Artificial Intelligence (AI) is increasingly built into technologies that we use in our everyday lives, and while it seems benign to use AI to delete an unwanted object from the background of a photo or draft a contract, the stakes are much higher when AI is brought into the field of medical imaging and the health of patients is impacted. To address this, several major radiological institutions from around the world came together to publish Developing, Purchasing, Implementing and Monitoring AI Tools in Radiology: Practical Considerations. A Multi-Society Statement From the ACR, CAR, ESR, RANZCR & RSNA.
On Monday, January 22nd, this joint statement was published in the Canadian Association of Radiologists Journal (CARJ), Insights into Imaging, the Journal of Medical Imaging and Radiation Oncology, the Journal of the American College of Radiology, and Radiology: Artificial Intelligence. The statement was coordinated by a number of important international medical bodies: the CAR, the American College of Radiology (ACR), the European Society of Radiology (ESR), the Radiological Society of North America (RSNA), and the Royal Australian and New Zealand College of Radiologists (RANZCR).
CAR member and co-author Dr. An Tang (Université de Montréal, CHUM) says the idea to publish the statement as a multi-society project came about during an international conference last year.
“The idea arose at the 2023 European Congress of Radiology (ECR) in Vienna when Dr. Adrian Brady, then Chair of the European Society of Radiology (ESR) Quality, Safety & Standards (QSS) Committee, proposed to write a multi-society paper on the adoption of AI in radiology,” Dr. Tang recalled. “Because of the nature of software, which can be written once and deployed everywhere across countries and jurisdictions, we felt that it was preferable to release jointly through several radiology societies across the world. Previous white papers and multi-society statements already covered ethical issues. The time was ripe for a paper on the adoption of AI tools.”
The statement sets out to define the “potential practical problems and ethical issues surrounding the incorporation of AI into radiological practice.” New AI driven technologies are different from the computer-aided detection (CADe) and diagnosis (CADx) systems that have been commonplace in radiology for decades. “Modern AI algorithms, particularly those based on deep learning, fundamentally differ from traditional CAD by automatically learning relevant features from data without explicit definition and programming,” the statement points out. “Deep learning algorithms can learn to identify patterns in radiological images by being trained on large datasets and, in principle, can continuously learn and improve their performance as they are exposed to more data.”
The potential practical problems posed by AI require the need to evaluate its efficacy in new ways before clinical implementation. “Oversight and validation of AI software prior to widespread clinical adoption are critical for patient safety. We need to be able to ensure that models work at the ‘bedside’ as they were intended to work in the pre-market publications,” said Dr. Tang. “This cautious oversight is required to ensure trust, not only at the time of purchase and installation, but also during clinical usage through continuous post‐market surveillance.”
Dr. Jaron Chong (Western University) is a co-author of the statement and is Chair of the CAR’s Standing Committee on AI. He notes that the data environment in which AI software operates is critical to its functioning.

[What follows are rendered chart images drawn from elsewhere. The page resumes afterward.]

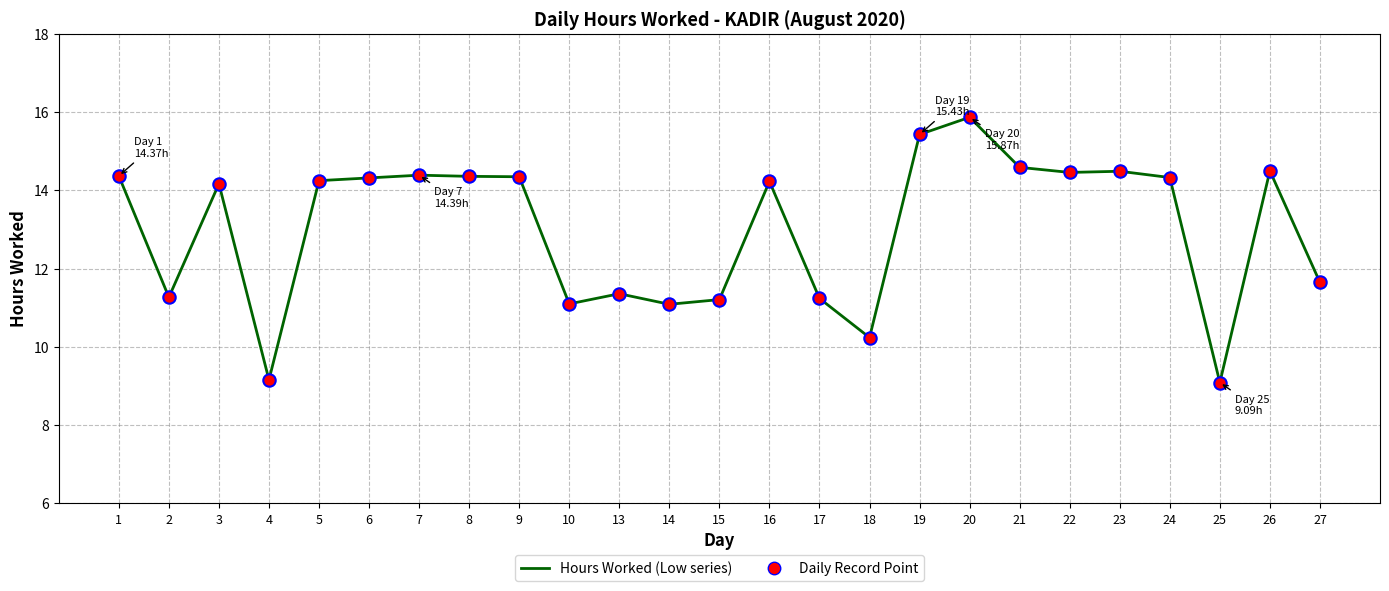

What is the change in value from 1 to 25?

-5.3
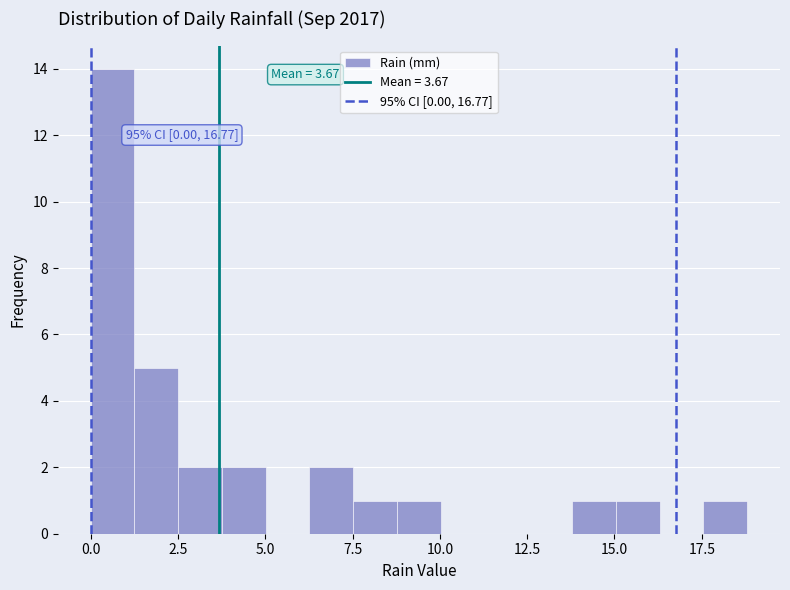

Around what value on the x-axis is the tallest bar? Give the approximate position of its centre, as read against the axis.

0.5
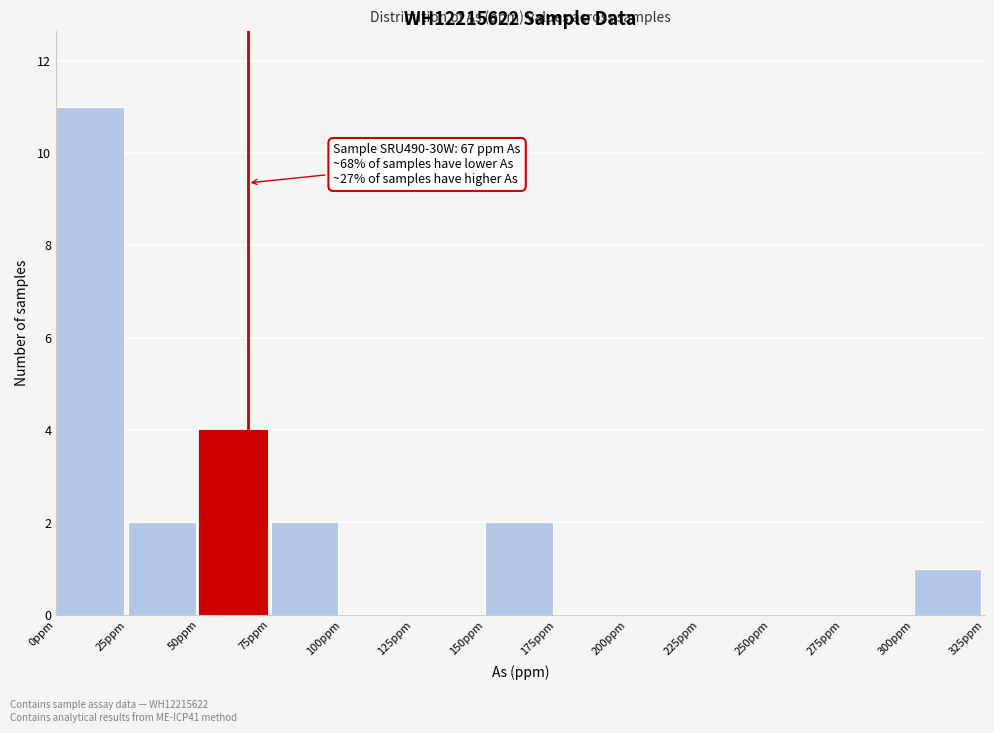

Which range on the x-axis has the tallest bar?

0 to 25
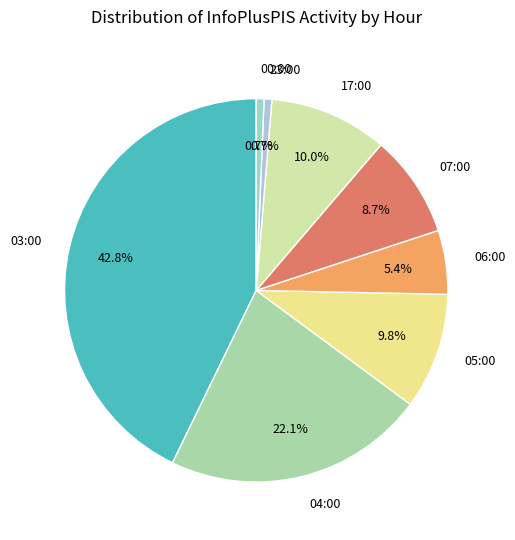

To the nearest percent, what is the average slice percentage?

12%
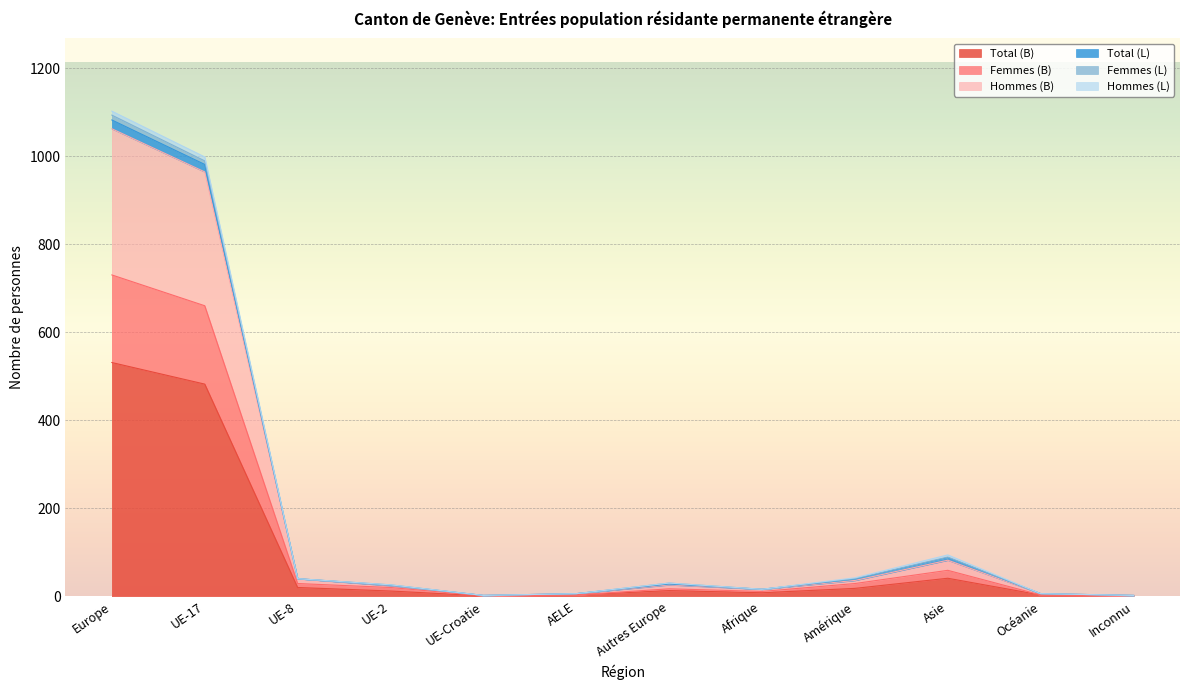

How many data points in Total (B) are above 13?

5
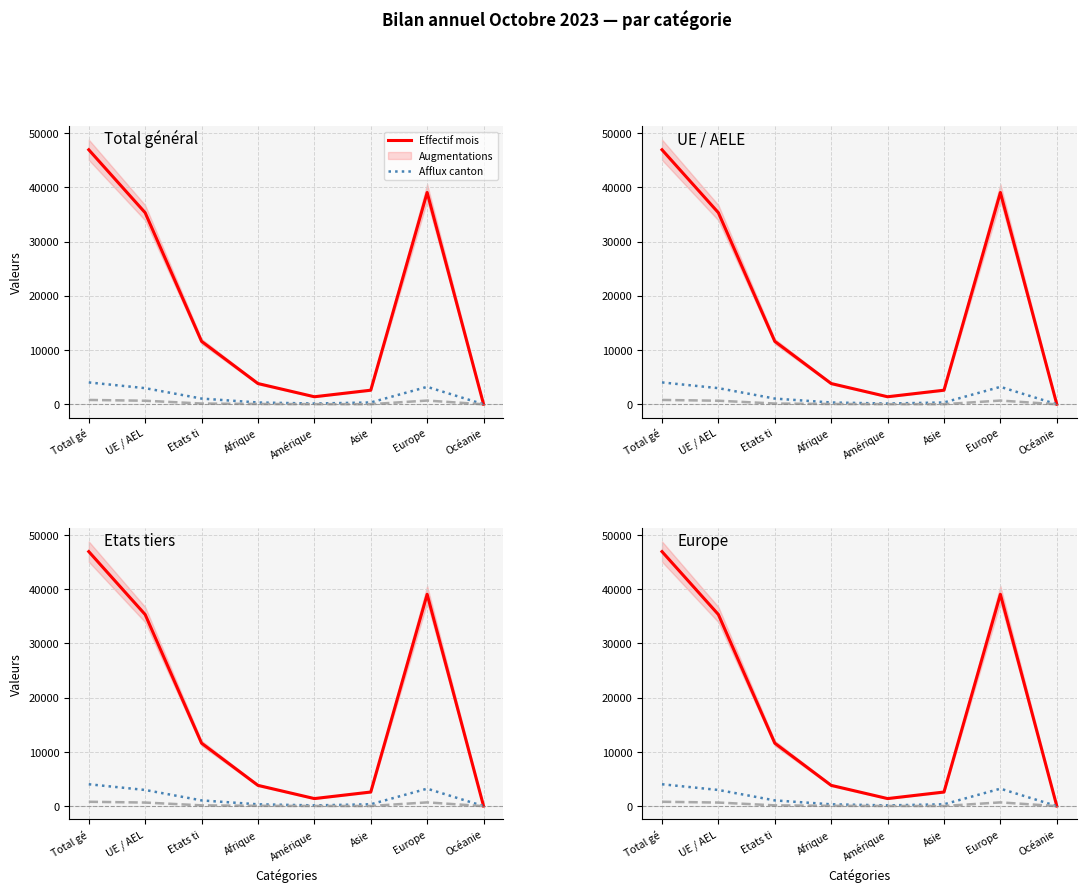

In Afflux canton, how many points are higher than both neighbors (excluding endpoints)?

1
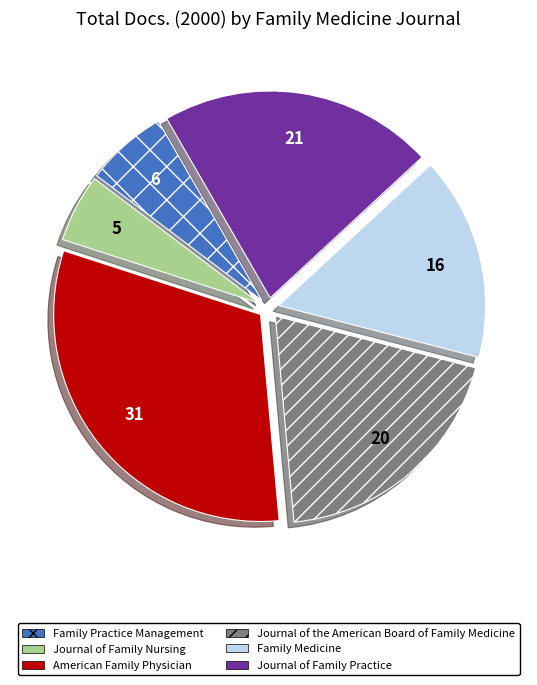

Does Journal of the American Board of Family Medicine account for over 50% of the chart?

No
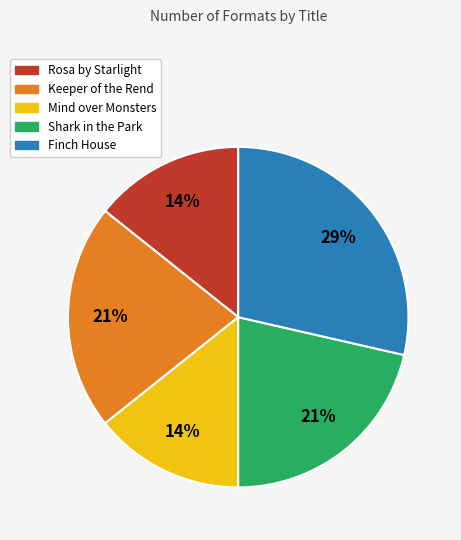

To the nearest percent, what is the average slice percentage?

20%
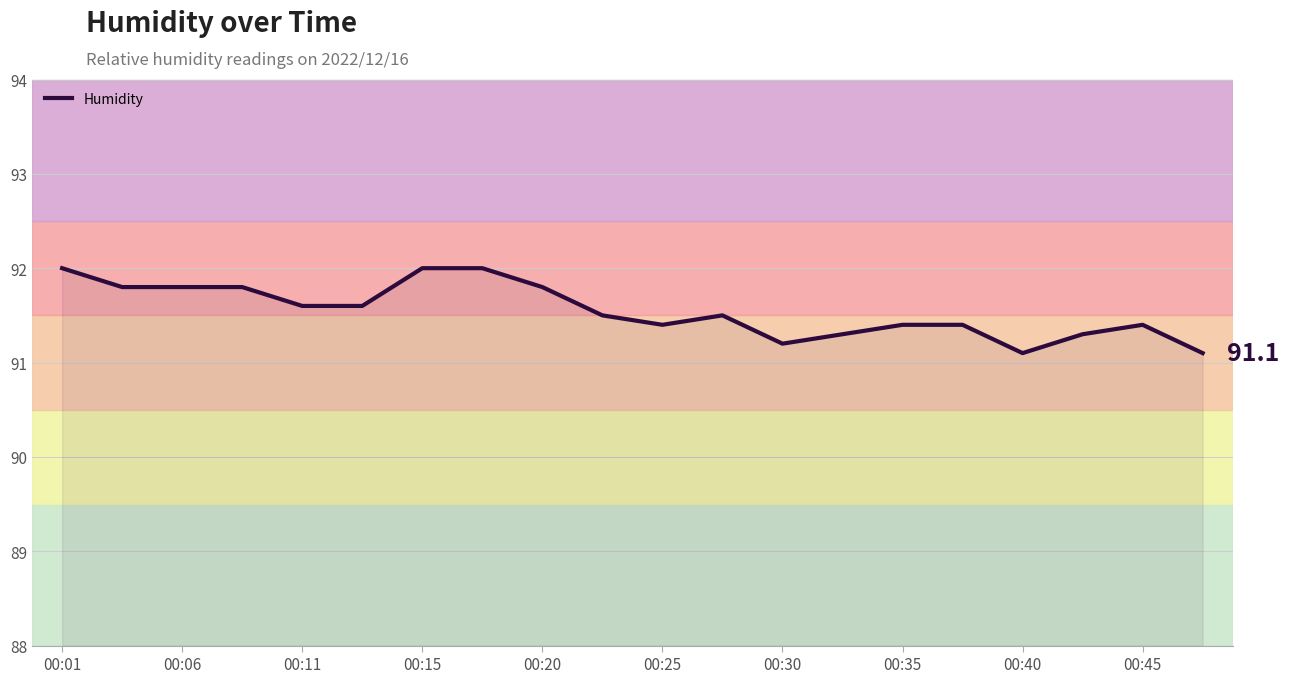

What is the difference between the maximum and minimum values?

0.9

“It's important to understand that these AI models are not operating in a static clinical environment and are often part of a complex interoperable network of ever changing hardware and software, many times in environments and with inputs not initially anticipated or evaluated by AI vendors,” he said. “Professional oversight is the best mechanism we have to capture the benefits of these technologies while reducing the risks and harms.”
Moving forward, Dr. Tang notes that the technological affordances of AI make it important to continue collaborating with international societies by consistently evaluating software across different populations and clinical settings.
“International cooperation is necessary to ensure that models still perform well with different populations and imaging equipment from different manufacturers, scanners, acquisition parameters, and post-processing,” he explained. “The performance of models can drift over time and international cooperation constitutes an additional mechanism to ensure long-term stability and safety of AI software.”